I thought I didn't want to have a personal style blog anymore because I had grown tired of what blogging had become: the monetization, the fauxtoshoots, the constant social media upkeep, etc. And maybe that was part of it, yes, but perhaps I didn't want to have a personal style blog anymore because in cleaning out my closet, I had cleaned out all the fun of getting dressed.
I am still the woman who wrote this piece on why I think shopping and thrift store exploring is so great, and I don't know why I tried to silence that part of me for the last year. That changes now. I still need to keep my shopping habits in check and make time to keep a clean house, but I'm done watering myself down. I don't know what this means for me as a blogger or a writer or even as a woman and a friend, but I can't keep editing myself to my own detriment. And, hey! If you're watering yourself down, too, can I urge you to stop it as well?

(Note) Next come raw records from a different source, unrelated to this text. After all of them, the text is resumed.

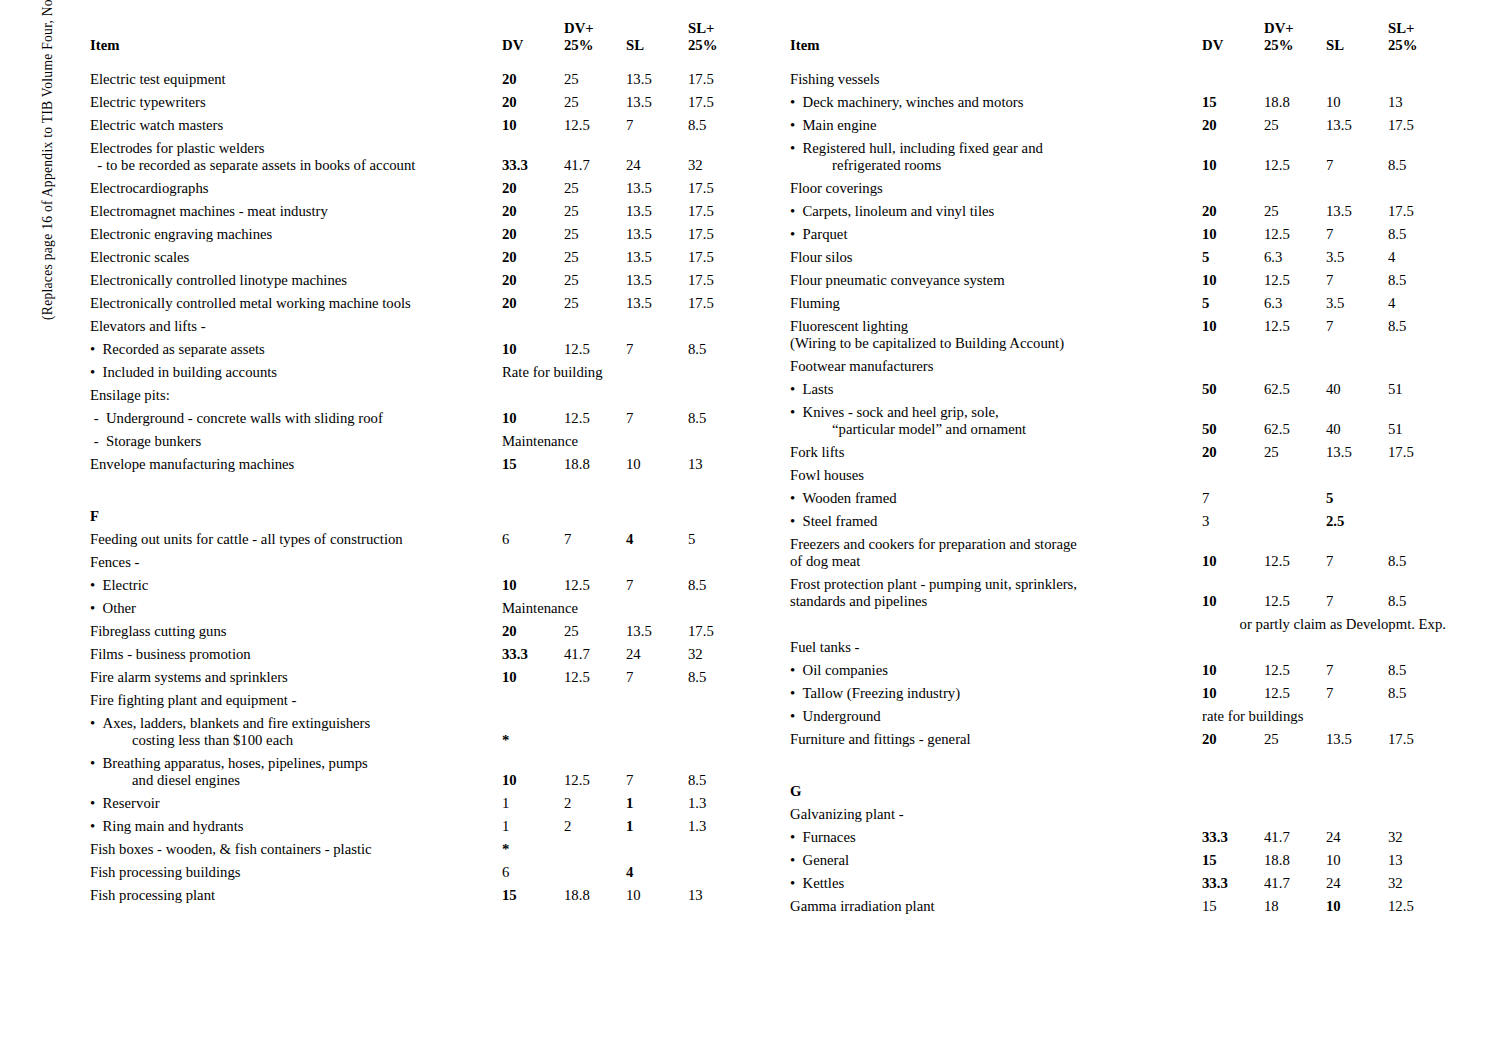(Replaces page 16 of Appendix to TIB Volume Four, No.9)
| Item | DV | DV+ 25% | SL | SL+ 25% |
| --- | --- | --- | --- | --- |
| Electric test equipment | 20 | 25 | 13.5 | 17.5 |
| Electric typewriters | 20 | 25 | 13.5 | 17.5 |
| Electric watch masters | 10 | 12.5 | 7 | 8.5 |
| Electrodes for plastic welders - to be recorded as separate assets in books of account | 33.3 | 41.7 | 24 | 32 |
| Electrocardiographs | 20 | 25 | 13.5 | 17.5 |
| Electromagnet machines - meat industry | 20 | 25 | 13.5 | 17.5 |
| Electronic engraving machines | 20 | 25 | 13.5 | 17.5 |
| Electronic scales | 20 | 25 | 13.5 | 17.5 |
| Electronically controlled linotype machines | 20 | 25 | 13.5 | 17.5 |
| Electronically controlled metal working machine tools | 20 | 25 | 13.5 | 17.5 |
| Elevators and lifts - | | | | |
| • Recorded as separate assets | 10 | 12.5 | 7 | 8.5 |
| • Included in building accounts | Rate for building |
| Ensilage pits: | | | | |
| - Underground - concrete walls with sliding roof | 10 | 12.5 | 7 | 8.5 |
| - Storage bunkers | Maintenance |
| Envelope manufacturing machines | 15 | 18.8 | 10 | 13 |
| F |
| Feeding out units for cattle - all types of construction | 6 | 7 | 4 | 5 |
| Fences - | | | | |
| • Electric | 10 | 12.5 | 7 | 8.5 |
| • Other | Maintenance |
| Fibreglass cutting guns | 20 | 25 | 13.5 | 17.5 |
| Films - business promotion | 33.3 | 41.7 | 24 | 32 |
| Fire alarm systems and sprinklers | 10 | 12.5 | 7 | 8.5 |
| Fire fighting plant and equipment - | | | | |
| • Axes, ladders, blankets and fire extinguishers costing less than $100 each | * | | | |
| • Breathing apparatus, hoses, pipelines, pumps and diesel engines | 10 | 12.5 | 7 | 8.5 |
| • Reservoir | 1 | 2 | 1 | 1.3 |
| • Ring main and hydrants | 1 | 2 | 1 | 1.3 |
| Fish boxes - wooden, & fish containers - plastic | * | | | |
| Fish processing buildings | 6 | | 4 | |
| Fish processing plant | 15 | 18.8 | 10 | 13 |
| Item | DV | DV+ 25% | SL | SL+ 25% |
| --- | --- | --- | --- | --- |
| Fishing vessels | | | | |
| • Deck machinery, winches and motors | 15 | 18.8 | 10 | 13 |
| • Main engine | 20 | 25 | 13.5 | 17.5 |
| • Registered hull, including fixed gear and refrigerated rooms | 10 | 12.5 | 7 | 8.5 |
| Floor coverings | | | | |
| • Carpets, linoleum and vinyl tiles | 20 | 25 | 13.5 | 17.5 |
| • Parquet | 10 | 12.5 | 7 | 8.5 |
| Flour silos | 5 | 6.3 | 3.5 | 4 |
| Flour pneumatic conveyance system | 10 | 12.5 | 7 | 8.5 |
| Fluming | 5 | 6.3 | 3.5 | 4 |
| Fluorescent lighting (Wiring to be capitalized to Building Account) | 10 | 12.5 | 7 | 8.5 |
| Footwear manufacturers | | | | |
| • Lasts | 50 | 62.5 | 40 | 51 |
| • Knives - sock and heel grip, sole, “particular model” and ornament | 50 | 62.5 | 40 | 51 |
| Fork lifts | 20 | 25 | 13.5 | 17.5 |
| Fowl houses | | | | |
| • Wooden framed | 7 | | 5 | |
| • Steel framed | 3 | | 2.5 | |
| Freezers and cookers for preparation and storage of dog meat | 10 | 12.5 | 7 | 8.5 |
| Frost protection plant - pumping unit, sprinklers, standards and pipelines | 10 | 12.5 | 7 | 8.5 |
| | or partly claim as Developmt. Exp. |
| Fuel tanks - | | | | |
| • Oil companies | 10 | 12.5 | 7 | 8.5 |
| • Tallow (Freezing industry) | 10 | 12.5 | 7 | 8.5 |
| • Underground | rate for buildings |
| Furniture and fittings - general | 20 | 25 | 13.5 | 17.5 |
| G |
| Galvanizing plant - | | | | |
| • Furnaces | 33.3 | 41.7 | 24 | 32 |
| • General | 15 | 18.8 | 10 | 13 |
| • Kettles | 33.3 | 41.7 | 24 | 32 |
| Gamma irradiation plant | 15 | 18 | 10 | 12.5 |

Since high school yellow has been my favorite color to wear. It's so unexpected and so hard to find the right, bright, lemony -ZING!- of yellow that I like. Three years ago, my friend Nicole, who has synesthesia, said she sees me as yellow (and incidentally another person with synesthesia has told me that!). Nicole also wrote that pantone got it wrong in choosing a sucky shade of green as 2017's color. She sees it as yellow. I'm going to take that as a sign that this is the year that I can add more sunshine to my closet and start getting back some of the joys I kicked out of my life.